The other main goal, ENDA, which covers employment nondiscrimination under Title VII of the 1964 Civil Rights Act, has also been somewhat accomplished already by the Equal Employment Opportunity Commission's (EOCC) decision in Macey v. Holder, which held that "sex" covers gender identity (and could well cover gay, lesbian, and bisexual cases, according to EOCC Commissioner Chai Fieldblum, who explained this in a video from the White House Pride reception). While this is not secured by statute, which we need, between these two, our federal wish list of only ENDA and DOMA is pretty light, and some might say achieved, in large part. So what are we voting for?
No candidate wants to give specifics about the future that could be used against them, it seems, so we may never hear them make public proclamations on these issues. However, we should still have them vying for our vote and speaking to our community directly.

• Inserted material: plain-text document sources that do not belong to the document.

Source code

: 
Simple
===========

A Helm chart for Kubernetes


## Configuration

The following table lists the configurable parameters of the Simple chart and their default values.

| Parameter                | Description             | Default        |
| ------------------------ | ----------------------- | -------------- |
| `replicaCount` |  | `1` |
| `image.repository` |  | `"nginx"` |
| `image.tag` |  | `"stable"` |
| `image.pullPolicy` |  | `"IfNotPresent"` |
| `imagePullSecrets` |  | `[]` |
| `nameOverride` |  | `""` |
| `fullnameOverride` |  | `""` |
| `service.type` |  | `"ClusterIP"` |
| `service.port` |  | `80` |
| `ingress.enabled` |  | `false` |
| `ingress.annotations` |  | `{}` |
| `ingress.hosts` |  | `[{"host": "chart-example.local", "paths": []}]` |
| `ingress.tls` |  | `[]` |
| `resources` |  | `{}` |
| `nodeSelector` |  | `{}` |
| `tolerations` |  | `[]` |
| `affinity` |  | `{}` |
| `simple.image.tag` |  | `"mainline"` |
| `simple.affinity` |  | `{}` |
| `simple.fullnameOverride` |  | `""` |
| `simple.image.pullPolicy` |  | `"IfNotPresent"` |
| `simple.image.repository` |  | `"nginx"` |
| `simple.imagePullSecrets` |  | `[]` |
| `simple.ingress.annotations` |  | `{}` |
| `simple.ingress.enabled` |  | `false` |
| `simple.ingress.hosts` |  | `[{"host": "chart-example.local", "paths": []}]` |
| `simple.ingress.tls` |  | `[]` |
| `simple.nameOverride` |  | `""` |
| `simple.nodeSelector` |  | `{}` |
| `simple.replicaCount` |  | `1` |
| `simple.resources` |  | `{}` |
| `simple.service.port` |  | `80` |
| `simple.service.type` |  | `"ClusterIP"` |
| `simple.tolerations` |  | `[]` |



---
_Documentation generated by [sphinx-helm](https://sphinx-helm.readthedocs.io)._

But we really don't have that kind of leverage, partly because our movement is directed by retiring Barney Frank, a partisan Democrat, and HRC, which endorsed Obama in May 2011. So, as in decades past, we continue to surrender our electoral power, despite having an extremely diverse voting community, one that voted almost 30-percent Republican in the 2010 midterms and could possibly deliver large numbers of conservative family members and allies yet to be tapped in ways a full equality vision might.
This is the time when, if we were aggressive and independent, we would be pinning them both down for more, dangling our vote instead of promising it yesterday. A few major donors did this somewhat, in forcing Obama to actually endorse marriage equality before giving to his campaign wholeheartedly, but there's no attached legislative plan to actually do anything federally about marriage discrimination, so it rings hollow and forecasts nothing. Meanwhile, Romney is making overtures hinting at nondiscrimination and equality, but we have no room in our DNC-lockstep game to play this to our advantage.

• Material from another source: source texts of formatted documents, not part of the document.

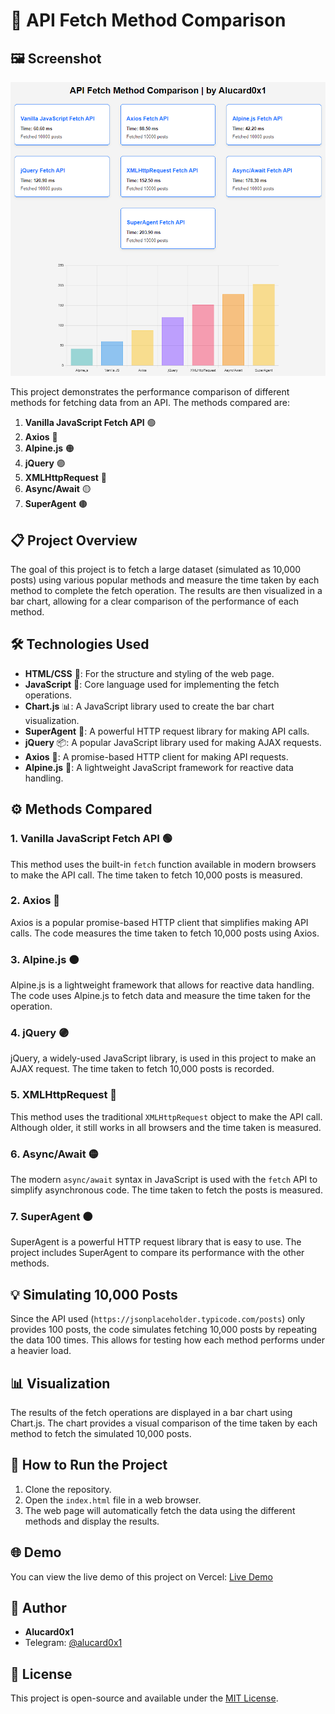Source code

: # 🚀 API Fetch Method Comparison

## 🖼️ Screenshot

![Screenshot of the API Fetch Method Comparison](./Screenshot_1217.png)

This project demonstrates the performance comparison of different methods for fetching data from an API. The methods compared are:

1. **Vanilla JavaScript Fetch API** 🟢
2. **Axios** 🔵
3. **Alpine.js** 🟠
4. **jQuery** 🟣
5. **XMLHttpRequest** 🔴
6. **Async/Await** 🟡
7. **SuperAgent** 🟤

## 📋 Project Overview

The goal of this project is to fetch a large dataset (simulated as 10,000 posts) using various popular methods and measure the time taken by each method to complete the fetch operation. The results are then visualized in a bar chart, allowing for a clear comparison of the performance of each method.



## 🛠️ Technologies Used

- **HTML/CSS** 🎨: For the structure and styling of the web page.
- **JavaScript** 📜: Core language used for implementing the fetch operations.
- **Chart.js** 📊: A JavaScript library used to create the bar chart visualization.
- **SuperAgent** 🚀: A powerful HTTP request library for making API calls.
- **jQuery** 📦: A popular JavaScript library used for making AJAX requests.
- **Axios** 🔗: A promise-based HTTP client for making API requests.
- **Alpine.js** 🌲: A lightweight JavaScript framework for reactive data handling.

## ⚙️ Methods Compared

### 1. Vanilla JavaScript Fetch API 🟢
This method uses the built-in `fetch` function available in modern browsers to make the API call. The time taken to fetch 10,000 posts is measured.

### 2. Axios 🔵
Axios is a popular promise-based HTTP client that simplifies making API calls. The code measures the time taken to fetch 10,000 posts using Axios.

### 3. Alpine.js 🟠
Alpine.js is a lightweight framework that allows for reactive data handling. The code uses Alpine.js to fetch data and measure the time taken for the operation.

### 4. jQuery 🟣
jQuery, a widely-used JavaScript library, is used in this project to make an AJAX request. The time taken to fetch 10,000 posts is recorded.

### 5. XMLHttpRequest 🔴
This method uses the traditional `XMLHttpRequest` object to make the API call. Although older, it still works in all browsers and the time taken is measured.

### 6. Async/Await 🟡
The modern `async/await` syntax in JavaScript is used with the `fetch` API to simplify asynchronous code. The time taken to fetch the posts is measured.

### 7. SuperAgent 🟤
SuperAgent is a powerful HTTP request library that is easy to use. The project includes SuperAgent to compare its performance with the other methods.

## 💡 Simulating 10,000 Posts

Since the API used (`https://jsonplaceholder.typicode.com/posts`) only provides 100 posts, the code simulates fetching 10,000 posts by repeating the data 100 times. This allows for testing how each method performs under a heavier load.

## 📊 Visualization

The results of the fetch operations are displayed in a bar chart using Chart.js. The chart provides a visual comparison of the time taken by each method to fetch the simulated 10,000 posts.

## 📝 How to Run the Project

1. Clone the repository.
2. Open the `index.html` file in a web browser.
3. The web page will automatically fetch the data using the different methods and display the results.

## 🌐 Demo

You can view the live demo of this project on Vercel: [Live Demo](https://api-fetch-method-comparison.vercel.app/)

## 👤 Author

- **Alucard0x1**
- Telegram: [@alucard0x1](https://t.me/alucard0x1)

## 📝 License

This project is open-source and available under the [MIT License](LICENSE).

We could talk all this out in community, in a national convention like the NAACP has, but unfortunately, our leading advocacy group, the Human Rights Campaign, does not have annual meetings open to the community and is run by private boards. And the other key LGBT group, NGLTF, has an annual conference crafted to avoid community-wide strategic planning, which already happened for 2012, in any event, attended only by lower-level Obama administration representatives who promised nothing.
Over all, our movement has no public process where strategy is even discussed, other than private get-togethers of major donors. And this, of course, helps to explain the fact of our political powerlessness, as held by Judge Walker in the Prop 8 case and repeated by Attorney General Holder in other filings. We are playing a one-party game in a two-party system, and after 60 years of struggle, we cannot even secure a public address by the candidates for office.
As a result, we will not likely see Romney or Obama on national television addressing our community's plight, vying for our votes, or pledging to secure our basic human rights. And while there is cause for great hope in Obama, we have no idea what to expect to receive in return for our vote or support, which we offer nonetheless, though not as passionately as we might if full equality were in play.
Ideally, we might want to trust our self-appointed leadership and their insider maneuvers, but as it stands, HRC and NGLTF are not even on record with their own organizational support for full federal equality, with or without federal marriage equality, and neither is a single LGBT elected official or candidate. So let's just hope we'll get more than we ask for, which is rare in politics, whomever wins.